I assumed that the services had closed down temporarily till I was informed otherwise. Then the wild goose chase of finding an alternate began with a number of phone calls to friends and acquaintances in the nearby localities. Almost everyone pleaded innocence and revealed that they had switched over to readymade ingredients almost two decades ago! Finally, an old school home maker told me about an old hand in her locale who threw open his inherited mill to the public for two specific hours each day in the mornings and evenings.

I took the grist to the mill in an auto rickshaw and duly got them ground at an exorbitant price. Even as I paid up with a raised eyebrow, the miller passed the buck to the twin monsters — mushrooming mall culture and inflation which have devoured the policy of live and let live.
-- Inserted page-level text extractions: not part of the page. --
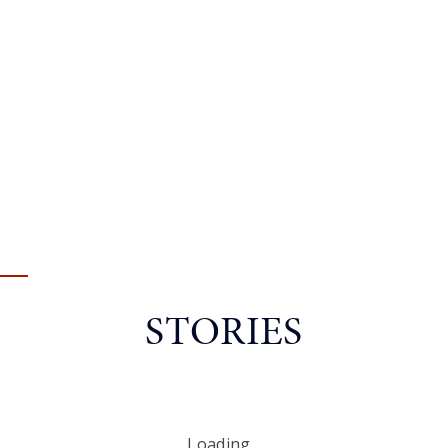
STORIES
Loading...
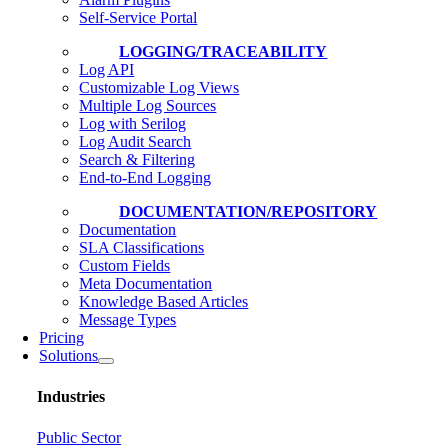
Self-Service Portal
LOGGING/TRACEABILITY
Log API
Customizable Log Views
Multiple Log Sources
Log with Serilog
Log Audit Search
Search & Filtering
End-to-End Logging
DOCUMENTATION/REPOSITORY
Documentation
SLA Classifications
Custom Fields
Meta Documentation
Knowledge Based Articles
Message Types
Pricing
Solutions
Industries
Public Sector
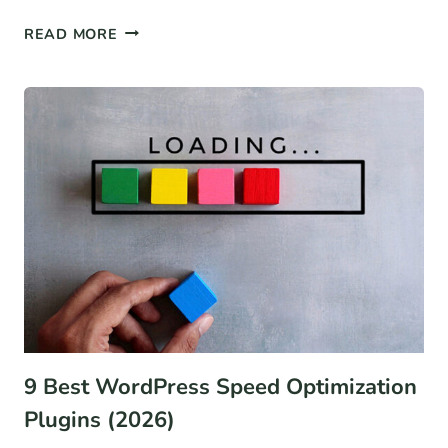
12
READ MORE
BEST
WOOCOMMERCE
ALTERNATIVES
FOR
2026
(COMPARISON)
9 Best WordPress Speed Optimization
Plugins (2026)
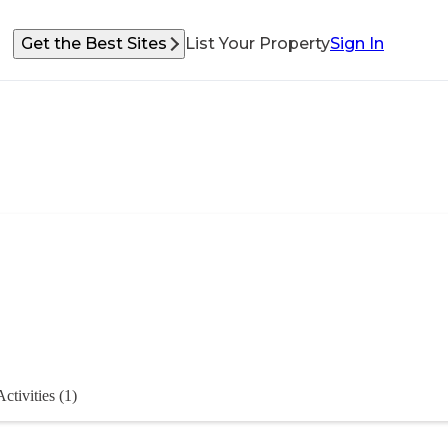
Get the Best Sites
List Your Property
Sign In
Activities (1)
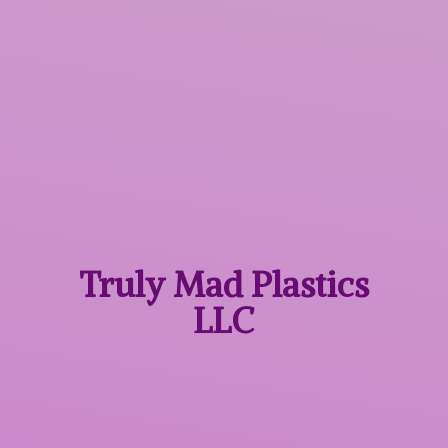
Truly Mad
Plastics
LLC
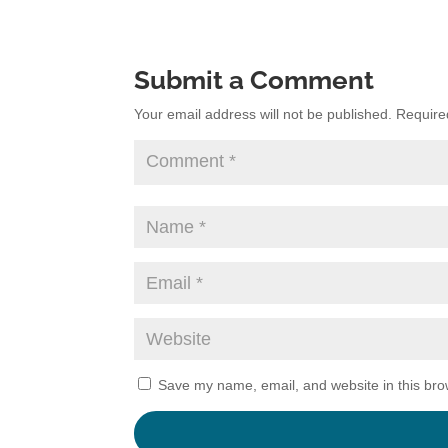
Submit a Comment
Your email address will not be published.
Require
Save my name, email, and website in this bro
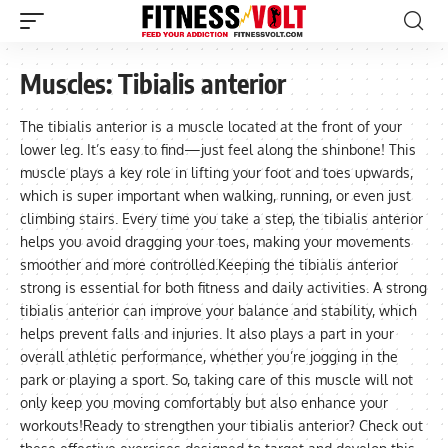
Muscles:
Tibialis anterior
The tibialis anterior is a muscle located at the front of your
lower leg. It’s easy to find—just feel along the shinbone! This
muscle plays a key role in lifting your foot and toes upwards,
which is super important when walking, running, or even just
climbing stairs. Every time you take a step, the tibialis anterior
helps you avoid dragging your toes, making your movements
smoother and more controlled.Keeping the tibialis anterior
strong is essential for both fitness and daily activities. A strong
tibialis anterior can improve your balance and stability, which
helps prevent falls and injuries. It also plays a part in your
overall athletic performance, whether you’re jogging in the
park or playing a sport. So, taking care of this muscle will not
only keep you moving comfortably but also enhance your
workouts!Ready to strengthen your tibialis anterior? Check out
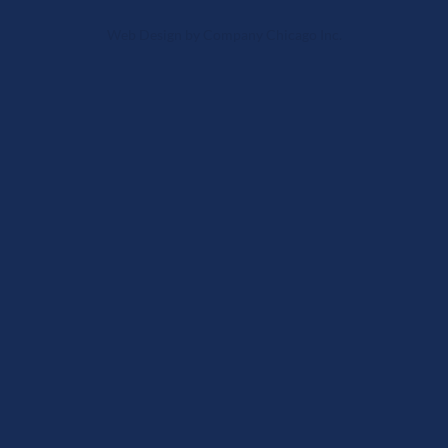
Web Design
by
Company Chicago Inc.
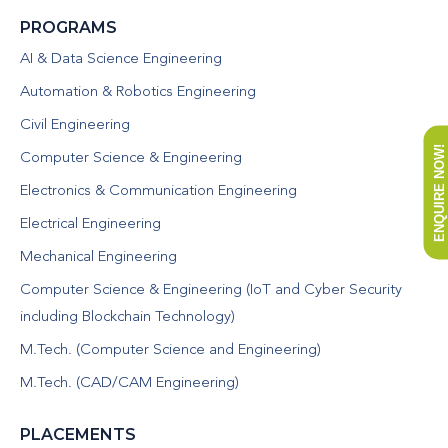
PROGRAMS
AI & Data Science Engineering
Automation & Robotics Engineering
Civil Engineering
ENQUIRE NOW!
Computer Science & Engineering
Electronics & Communication Engineering
Electrical Engineering
Mechanical Engineering
Computer Science & Engineering (IoT and Cyber Security
including Blockchain Technology)
M.Tech. (Computer Science and Engineering)
M.Tech. (CAD/CAM Engineering)
PLACEMENTS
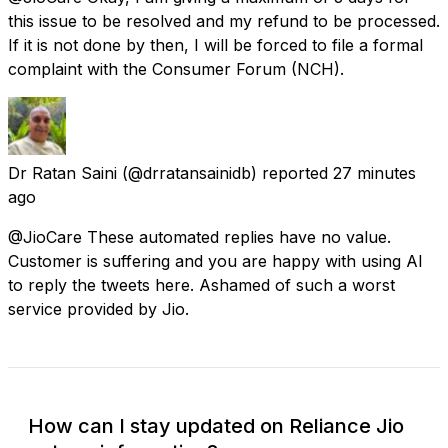
this issue to be resolved and my refund to be processed.
If it is not done by then, I will be forced to file a formal
complaint with the Consumer Forum (NCH).
Dr Ratan Saini
(@drratansainidb) reported
27 minutes
ago
@JioCare These automated replies have no value.
Customer is suffering and you are happy with using AI
to reply the tweets here. Ashamed of such a worst
service provided by Jio.
How can I stay updated on Reliance Jio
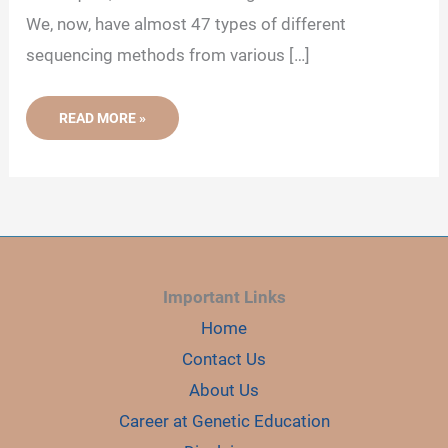
We, now, have almost 47 types of different
sequencing methods from various […]
WHAT
READ MORE »
IS
FIRST,
SECOND
AND
THIRD
GENERATION
SEQUENCING?
Important Links
Home
Contact Us
About Us
Career at Genetic Education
Task accomplished, I mulled over the elaborate exhausting exercise and wondered if it was time for me to join the tribe which shopped for processed ingredients off the shelves and compromise on quality. The incident set me thinking. I recollected instances from history and literature which celebrated the coming of simple machines like flour mills, threshers, husking equipments, pulleys, sewing machines et al. They relieved people from putting their nose to the grinding stone literally and figuratively. Life became easier and pleasurable with subsequent innovations. Electronic communication and supersonic transport has made globalisation a reality.

We have learned to overcome the difficulties in the daily grind of life, but in bargain we have earned several axes to grind. War, terrorism, materialism and discrimination of every sort have steadily crushed the healthy human spirit and have pulverised our values. We have lost touch with Mother Nature and even ourselves. An agonised Wordsworth summed up the deteriorating situation when he said, “The world is too much with us; late and soon,getting and spending, we lay waste our powers; Little we see in Nature that is ours; We have given our hearts away, a sordid boon!” It is time to ponder over, “How much is too much?” and draw a line before we bring quality life to a grinding halt on our planet!